David Edelstein shows us how to write an uproarious review of a terrible summer blockbuster:
The first hour of Dark of the Moon is tighter than Revenge of the Fallen, but it still has that self-parodic vibe. Bay has too much testosterone to shoot a simple dialogue scene, smashing together disparate shots while actors like John Malkovich (as Witwicky’s new boss) pitch themselves into the frame as if it’s a gladiator arena. Malkovich knows that Transformers regular John Turturro will be making an entrance later in the picture and that he has to work fast to give the film’s weirdest performance — and he’s up to it, being, unlike Turturro, untethered by known laws of human psychology or cognition. But even Malkovich is no match for Ken Jeong, representing not just himself but all Asian races for the Who Can Abase Himself/Herself Most for Money in a Michael Bay Movie? As a scientist in over his head with the Autobots’ archenemies, the Decepticons, Jeong throws himself at Shia in a men’s room stall, jabbering wildly and pulling a top-secret memo from between his legs. Korea wins!
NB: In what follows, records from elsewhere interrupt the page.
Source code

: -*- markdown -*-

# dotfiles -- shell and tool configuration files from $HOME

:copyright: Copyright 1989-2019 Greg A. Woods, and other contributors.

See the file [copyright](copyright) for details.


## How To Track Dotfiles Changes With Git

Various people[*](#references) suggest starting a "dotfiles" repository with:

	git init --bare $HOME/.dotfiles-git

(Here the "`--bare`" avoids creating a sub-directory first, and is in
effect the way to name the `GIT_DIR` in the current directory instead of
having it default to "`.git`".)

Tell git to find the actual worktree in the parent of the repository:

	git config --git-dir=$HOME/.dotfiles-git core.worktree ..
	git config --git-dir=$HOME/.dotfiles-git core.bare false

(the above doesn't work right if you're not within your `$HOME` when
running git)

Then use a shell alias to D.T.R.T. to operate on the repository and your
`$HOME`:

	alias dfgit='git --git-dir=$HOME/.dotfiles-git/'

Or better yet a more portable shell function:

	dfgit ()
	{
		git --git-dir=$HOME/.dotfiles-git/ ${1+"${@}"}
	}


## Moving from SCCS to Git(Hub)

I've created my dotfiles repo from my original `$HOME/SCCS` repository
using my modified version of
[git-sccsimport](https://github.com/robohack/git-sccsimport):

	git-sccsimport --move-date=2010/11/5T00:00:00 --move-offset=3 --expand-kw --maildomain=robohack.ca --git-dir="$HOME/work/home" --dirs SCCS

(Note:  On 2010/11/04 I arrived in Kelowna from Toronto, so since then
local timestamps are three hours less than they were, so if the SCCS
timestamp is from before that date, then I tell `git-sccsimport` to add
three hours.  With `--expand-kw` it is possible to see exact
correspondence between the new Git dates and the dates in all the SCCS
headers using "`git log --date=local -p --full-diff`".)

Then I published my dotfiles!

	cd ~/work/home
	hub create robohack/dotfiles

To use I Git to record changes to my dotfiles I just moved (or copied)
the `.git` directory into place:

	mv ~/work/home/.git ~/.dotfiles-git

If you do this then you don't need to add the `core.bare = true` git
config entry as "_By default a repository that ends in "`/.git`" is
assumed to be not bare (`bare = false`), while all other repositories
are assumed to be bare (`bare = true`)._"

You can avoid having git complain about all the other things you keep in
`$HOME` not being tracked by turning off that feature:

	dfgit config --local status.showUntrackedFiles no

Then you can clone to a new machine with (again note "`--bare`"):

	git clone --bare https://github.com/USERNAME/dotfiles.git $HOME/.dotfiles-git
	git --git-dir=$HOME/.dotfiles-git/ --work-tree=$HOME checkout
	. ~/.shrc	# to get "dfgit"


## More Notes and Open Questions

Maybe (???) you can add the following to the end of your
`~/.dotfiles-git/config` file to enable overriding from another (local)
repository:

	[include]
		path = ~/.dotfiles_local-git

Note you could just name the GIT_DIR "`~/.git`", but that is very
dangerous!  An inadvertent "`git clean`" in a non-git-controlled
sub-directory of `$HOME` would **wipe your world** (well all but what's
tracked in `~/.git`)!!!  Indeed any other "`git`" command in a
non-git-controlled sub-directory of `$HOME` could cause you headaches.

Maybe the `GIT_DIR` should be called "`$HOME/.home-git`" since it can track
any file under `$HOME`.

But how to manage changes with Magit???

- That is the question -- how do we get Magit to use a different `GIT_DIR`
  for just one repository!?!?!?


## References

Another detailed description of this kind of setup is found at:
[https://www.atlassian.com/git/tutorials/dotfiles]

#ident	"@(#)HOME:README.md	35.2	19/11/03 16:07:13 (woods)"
Freed from Jeong’s overacting, Shia reasserts his male dominance by pawing Rosie in an elevator while “You Light Up My Life” issues from its speakers.
A Malkovich-Turturro duel? Shia TheBeef in a men’s room stall? “You Light Up My Life”? Let me at it.
By the way, I will never watch this because when I watched “Transformers” in grade school Megatron did not look like six dozen pipe cleaners glued together.
Agreed. “By the way, I will never watch this because when I watched “Transformers” in grade school Megatron did not look like six dozen pipe cleaners glued together.”